Molecular Biology of the Cell ◽

10.1091/mbc.10.12.4341 ◽

1999 ◽

Vol 10 (12) ◽

pp. 4341-4353 ◽

Cited By ~ 78

Author(s):

Jennifer L. Hicks ◽

Wu-Min Deng ◽

Aaron D. Rogat ◽

Kathryn G. Miller ◽

Mary Bownes

Keyword(s):

Male Sterility ◽

Germ Line ◽

Critical Role ◽

Leading Edge ◽

Cytoskeletal Proteins ◽

Loss Of Function ◽

Unconventional Myosin ◽

Membrane Reorganization ◽

Cytoplasmic Bridges ◽

Mitosis And Meiosis

We have identified partial loss of function mutations in class VI unconventional myosin, 95F myosin, which results in male sterility. During spermatogenesis the germ line precursor cells undergo mitosis and meiosis to form a bundle of 64 spermatids.
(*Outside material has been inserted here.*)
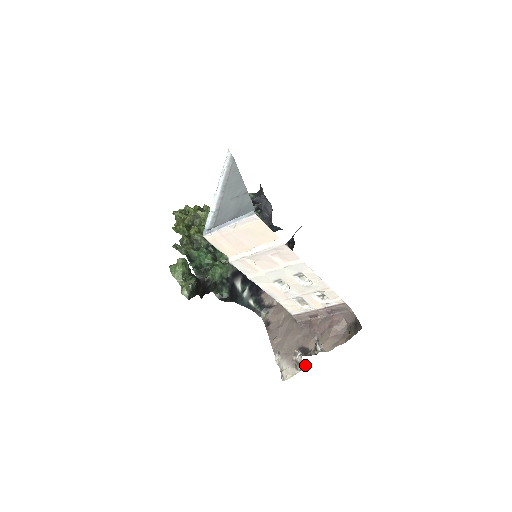
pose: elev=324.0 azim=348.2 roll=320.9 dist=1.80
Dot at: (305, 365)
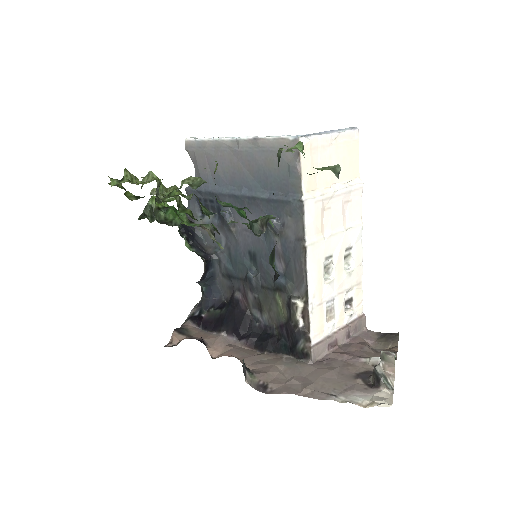
Dot at: (394, 377)
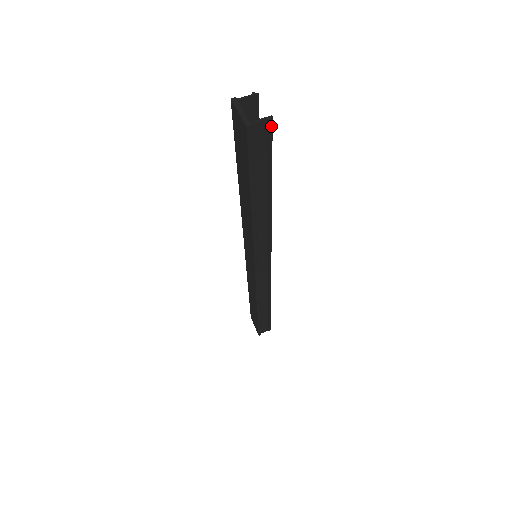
The spermatids remain interconnected by cytoplasmic bridges until individualization. The process of individualization involves the formation of a complex of cytoskeletal proteins and membrane, the individualization complex (IC), around the spermatid nuclei. This complex traverses the length of each spermatid resolving the shared membrane into a single membrane enclosing each spermatid. We have determined that 95F myosin is a component of the IC whose function is essential for individualization. In wild-type testes, 95F myosin localizes to the leading edge of the IC. Two independent mutations in 95F myosin reduce the amount of 95F myosin in only a subset of tissues, including the testes. This reduction of 95F myosin causes male sterility as a result of defects in spermatid individualization. Germ line transformation with the 95F myosin heavy chain cDNA rescues the male sterility phenotype. IC movement is aberrant in these 95F myosin mutants, indicating a critical role for 95F myosin in IC movement. This report is the first identification of a component of the IC other than actin. We propose that 95F myosin is a motor that participates in membrane reorganization during individualization.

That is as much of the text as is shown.